*** Data excerpts Section Begins ***

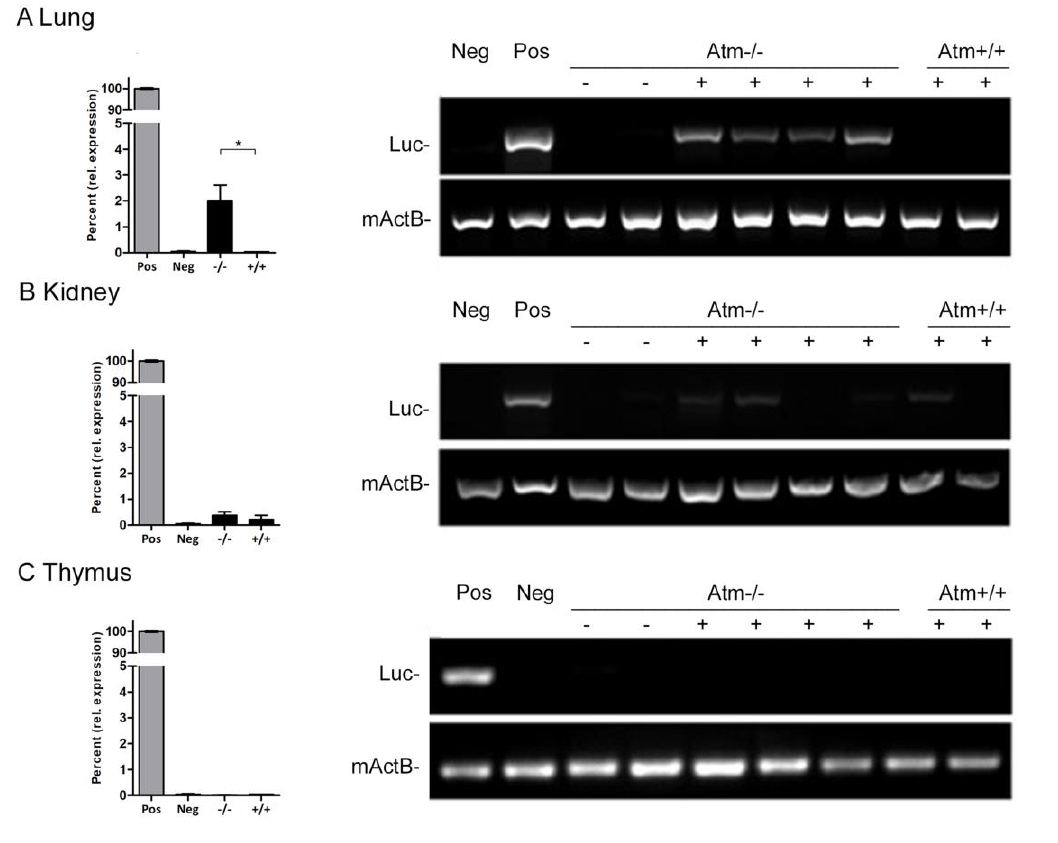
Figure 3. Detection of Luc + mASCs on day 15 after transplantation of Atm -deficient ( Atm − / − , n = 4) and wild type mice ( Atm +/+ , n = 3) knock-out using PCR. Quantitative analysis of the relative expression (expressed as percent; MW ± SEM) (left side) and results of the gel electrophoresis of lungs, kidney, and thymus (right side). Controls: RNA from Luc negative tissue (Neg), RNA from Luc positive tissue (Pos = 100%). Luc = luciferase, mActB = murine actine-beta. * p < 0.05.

*** Data excerpts Section Ends ***
*** Data excerpts Section Begins ***

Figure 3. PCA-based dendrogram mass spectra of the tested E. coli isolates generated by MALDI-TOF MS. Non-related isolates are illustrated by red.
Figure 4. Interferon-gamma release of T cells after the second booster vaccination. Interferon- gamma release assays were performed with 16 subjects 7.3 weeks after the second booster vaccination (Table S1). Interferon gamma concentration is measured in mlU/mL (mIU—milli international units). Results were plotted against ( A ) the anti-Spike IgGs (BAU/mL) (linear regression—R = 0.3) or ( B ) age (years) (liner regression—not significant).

*** Data excerpts Section Ends ***
*** Data excerpts Section Begins ***

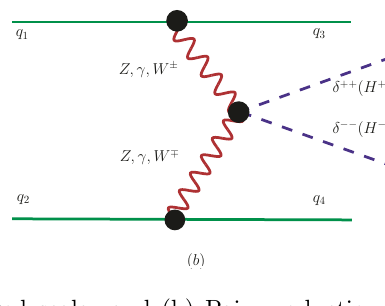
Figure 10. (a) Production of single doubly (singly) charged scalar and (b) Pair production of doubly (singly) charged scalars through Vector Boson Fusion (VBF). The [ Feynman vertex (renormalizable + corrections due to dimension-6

*** Data excerpts Section Ends ***

[About this exercise]:
Only the lines above from the one with "Figure 3. PCA-based" up to and including the one with "Figure 4. Interferon-gamma" should be repeated, exactly as written.

[Task response]:
Figure 3. PCA-based dendrogram mass spectra of the tested E. coli isolates generated by MALDI-TOF MS. Non-related isolates are illustrated by red.
Figure 4. Interferon-gamma release of T cells after the second booster vaccination. Interferon- gamma release assays were performed with 16 subjects 7.3 weeks after the second booster vaccination (Table S1). Interferon gamma concentration is measured in mlU/mL (mIU—milli international units). Results were plotted against ( A ) the anti-Spike IgGs (BAU/mL) (linear regression—R = 0.3) or ( B ) age (years) (liner regression—not significant).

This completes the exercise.